◆ **WORK REQUEST**:
Copy each line of the data beneath in which the word "pydantic" appears.

◆ **MATERIAL SUPPLIED**:

★ ★ ★ ★ ★

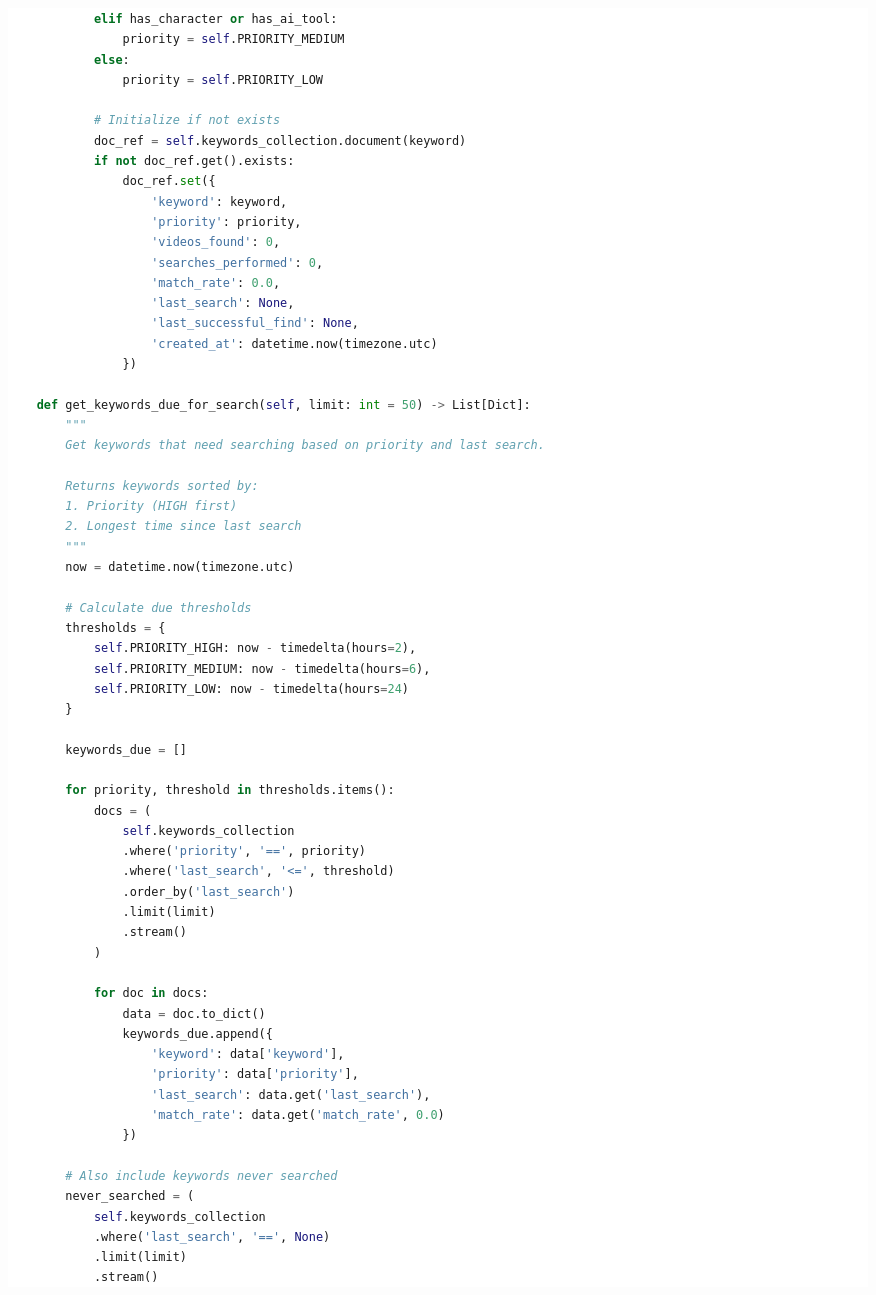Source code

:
 ```python
            elif has_character or has_ai_tool:
                priority = self.PRIORITY_MEDIUM
            else:
                priority = self.PRIORITY_LOW

            # Initialize if not exists
            doc_ref = self.keywords_collection.document(keyword)
            if not doc_ref.get().exists:
                doc_ref.set({
                    'keyword': keyword,
                    'priority': priority,
                    'videos_found': 0,
                    'searches_performed': 0,
                    'match_rate': 0.0,
                    'last_search': None,
                    'last_successful_find': None,
                    'created_at': datetime.now(timezone.utc)
                })

    def get_keywords_due_for_search(self, limit: int = 50) -> List[Dict]:
        """
        Get keywords that need searching based on priority and last search.

        Returns keywords sorted by:
        1. Priority (HIGH first)
        2. Longest time since last search
        """
        now = datetime.now(timezone.utc)

        # Calculate due thresholds
        thresholds = {
            self.PRIORITY_HIGH: now - timedelta(hours=2),
            self.PRIORITY_MEDIUM: now - timedelta(hours=6),
            self.PRIORITY_LOW: now - timedelta(hours=24)
        }

        keywords_due = []

        for priority, threshold in thresholds.items():
            docs = (
                self.keywords_collection
                .where('priority', '==', priority)
                .where('last_search', '<=', threshold)
                .order_by('last_search')
                .limit(limit)
                .stream()
            )

            for doc in docs:
                data = doc.to_dict()
                keywords_due.append({
                    'keyword': data['keyword'],
                    'priority': data['priority'],
                    'last_search': data.get('last_search'),
                    'match_rate': data.get('match_rate', 0.0)
                })

        # Also include keywords never searched
        never_searched = (
            self.keywords_collection
            .where('last_search', '==', None)
            .limit(limit)
            .stream()
```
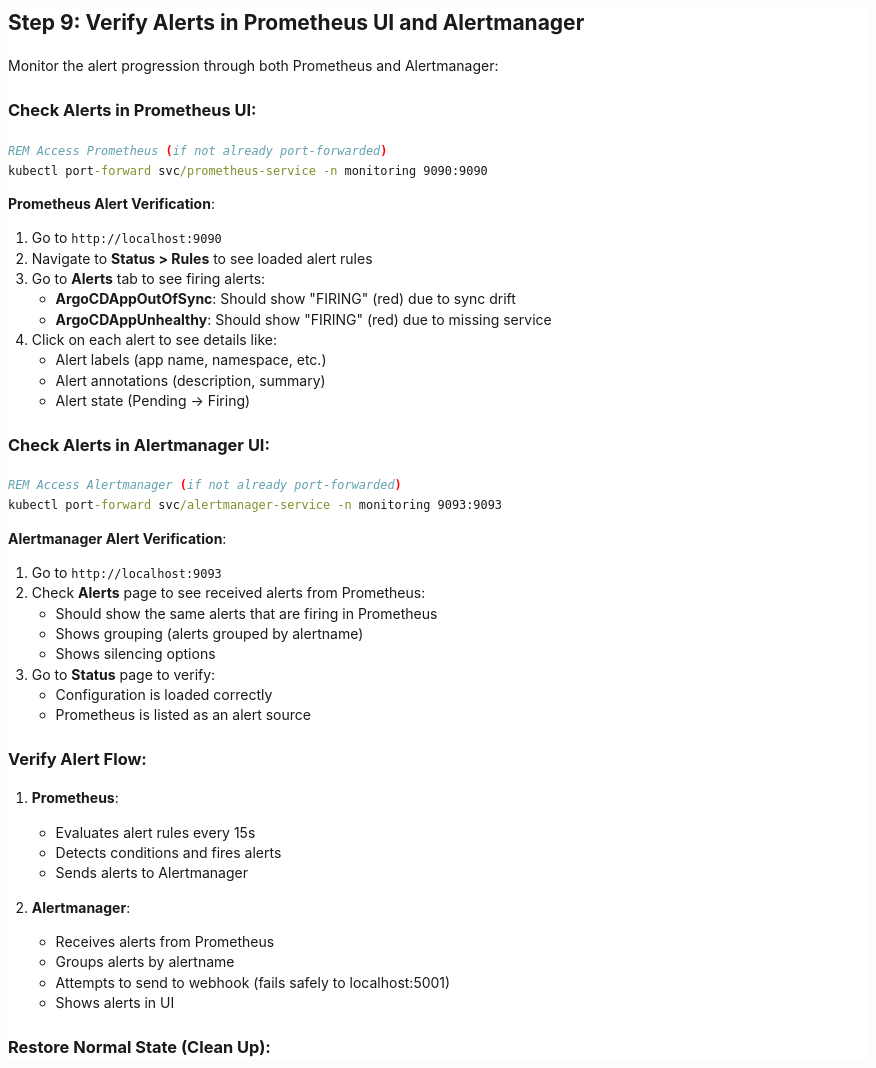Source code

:## Step 9: Verify Alerts in Prometheus UI and Alertmanager

Monitor the alert progression through both Prometheus and Alertmanager:

### Check Alerts in Prometheus UI:

```cmd
REM Access Prometheus (if not already port-forwarded)
kubectl port-forward svc/prometheus-service -n monitoring 9090:9090
```

**Prometheus Alert Verification**:
1. Go to `http://localhost:9090`
2. Navigate to **Status > Rules** to see loaded alert rules
3. Go to **Alerts** tab to see firing alerts:
   - **ArgoCDAppOutOfSync**: Should show "FIRING" (red) due to sync drift
   - **ArgoCDAppUnhealthy**: Should show "FIRING" (red) due to missing service
4. Click on each alert to see details like:
   - Alert labels (app name, namespace, etc.)
   - Alert annotations (description, summary)
   - Alert state (Pending → Firing)

### Check Alerts in Alertmanager UI:

```cmd
REM Access Alertmanager (if not already port-forwarded)
kubectl port-forward svc/alertmanager-service -n monitoring 9093:9093
```

**Alertmanager Alert Verification**:
1. Go to `http://localhost:9093`
2. Check **Alerts** page to see received alerts from Prometheus:
   - Should show the same alerts that are firing in Prometheus
   - Shows grouping (alerts grouped by alertname)
   - Shows silencing options
3. Go to **Status** page to verify:
   - Configuration is loaded correctly
   - Prometheus is listed as an alert source

### Verify Alert Flow:

1. **Prometheus**: 
   - Evaluates alert rules every 15s
   - Detects conditions and fires alerts
   - Sends alerts to Alertmanager

2. **Alertmanager**:
   - Receives alerts from Prometheus
   - Groups alerts by alertname
   - Attempts to send to webhook (fails safely to localhost:5001)
   - Shows alerts in UI

### Restore Normal State (Clean Up):
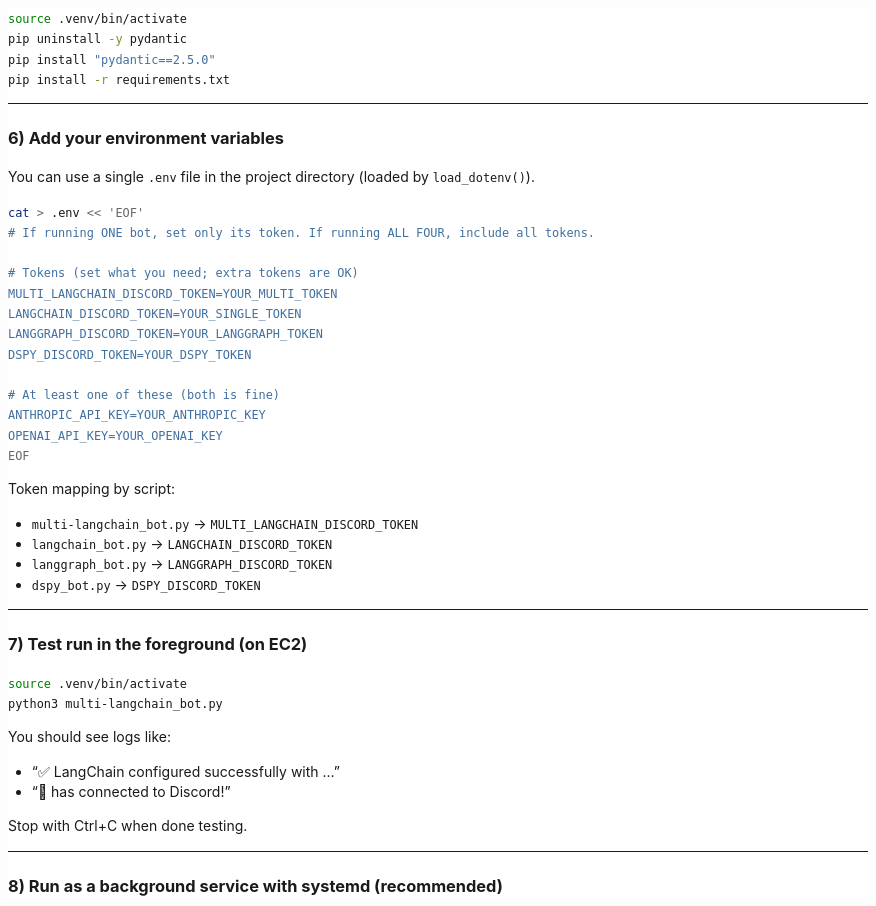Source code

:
 ```bash
source .venv/bin/activate
pip uninstall -y pydantic
pip install "pydantic==2.5.0"
pip install -r requirements.txt
```

---

### 6) Add your environment variables

You can use a single `.env` file in the project directory (loaded by `load_dotenv()`).

```bash
cat > .env << 'EOF'
# If running ONE bot, set only its token. If running ALL FOUR, include all tokens.

# Tokens (set what you need; extra tokens are OK)
MULTI_LANGCHAIN_DISCORD_TOKEN=YOUR_MULTI_TOKEN
LANGCHAIN_DISCORD_TOKEN=YOUR_SINGLE_TOKEN
LANGGRAPH_DISCORD_TOKEN=YOUR_LANGGRAPH_TOKEN
DSPY_DISCORD_TOKEN=YOUR_DSPY_TOKEN

# At least one of these (both is fine)
ANTHROPIC_API_KEY=YOUR_ANTHROPIC_KEY
OPENAI_API_KEY=YOUR_OPENAI_KEY
EOF
```

Token mapping by script:

- `multi-langchain_bot.py` → `MULTI_LANGCHAIN_DISCORD_TOKEN`
- `langchain_bot.py` → `LANGCHAIN_DISCORD_TOKEN`
- `langgraph_bot.py` → `LANGGRAPH_DISCORD_TOKEN`
- `dspy_bot.py` → `DSPY_DISCORD_TOKEN`

---

### 7) Test run in the foreground (on EC2)

```bash
source .venv/bin/activate
python3 multi-langchain_bot.py
```

You should see logs like:
- “✅ LangChain configured successfully with …”
- “🤖 <bot-user> has connected to Discord!”

Stop with Ctrl+C when done testing.

---

### 8) Run as a background service with systemd (recommended)
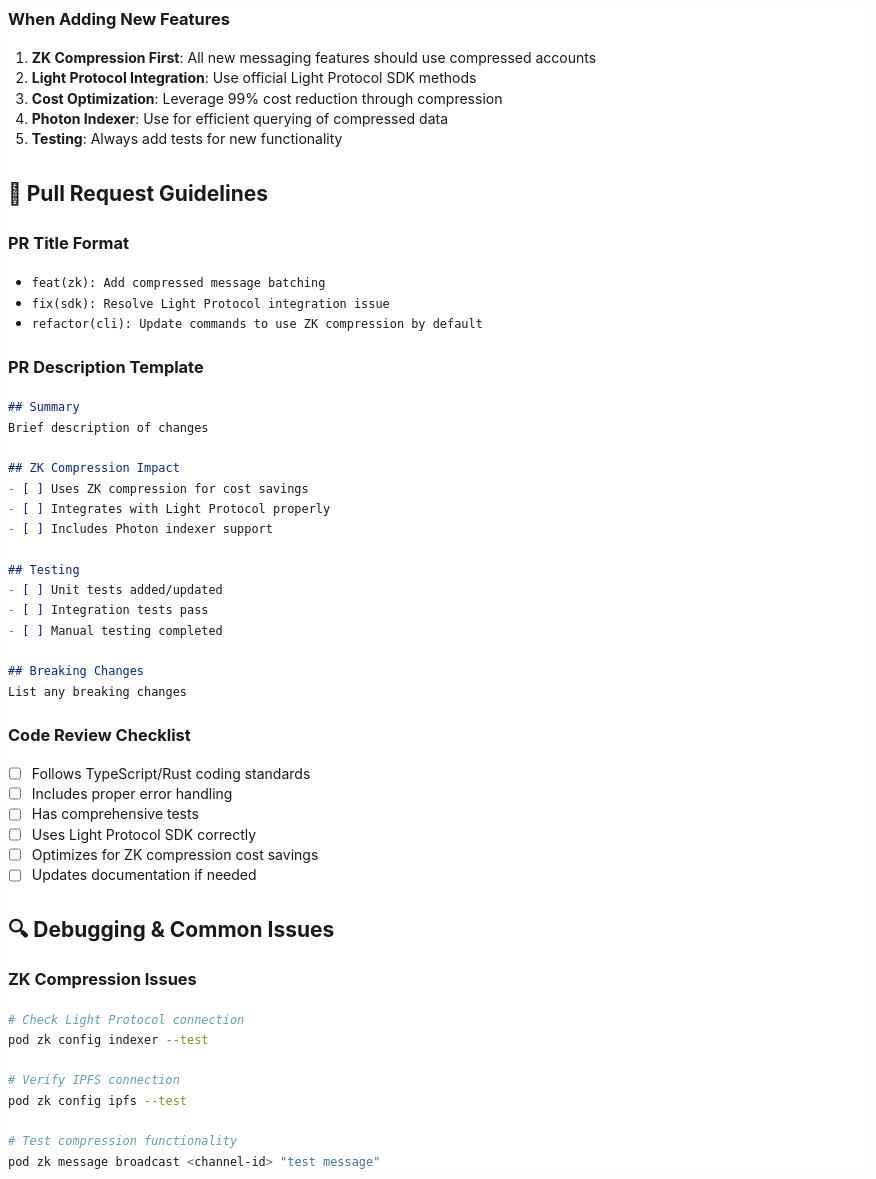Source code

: ### **When Adding New Features**
1. **ZK Compression First**: All new messaging features should use compressed accounts
2. **Light Protocol Integration**: Use official Light Protocol SDK methods
3. **Cost Optimization**: Leverage 99% cost reduction through compression
4. **Photon Indexer**: Use for efficient querying of compressed data
5. **Testing**: Always add tests for new functionality

## 🚀 **Pull Request Guidelines**

### **PR Title Format**
- `feat(zk): Add compressed message batching`
- `fix(sdk): Resolve Light Protocol integration issue`
- `refactor(cli): Update commands to use ZK compression by default`

### **PR Description Template**
```markdown
## Summary
Brief description of changes

## ZK Compression Impact
- [ ] Uses ZK compression for cost savings
- [ ] Integrates with Light Protocol properly
- [ ] Includes Photon indexer support

## Testing
- [ ] Unit tests added/updated
- [ ] Integration tests pass
- [ ] Manual testing completed

## Breaking Changes
List any breaking changes
```

### **Code Review Checklist**
- [ ] Follows TypeScript/Rust coding standards
- [ ] Includes proper error handling
- [ ] Has comprehensive tests
- [ ] Uses Light Protocol SDK correctly
- [ ] Optimizes for ZK compression cost savings
- [ ] Updates documentation if needed

## 🔍 **Debugging & Common Issues**

### **ZK Compression Issues**
```bash
# Check Light Protocol connection
pod zk config indexer --test

# Verify IPFS connection  
pod zk config ipfs --test

# Test compression functionality
pod zk message broadcast <channel-id> "test message"
```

★ ★ ★ ★ ★

◆ **ANSWER**:
pip uninstall -y pydantic
pip install "pydantic==2.5.0"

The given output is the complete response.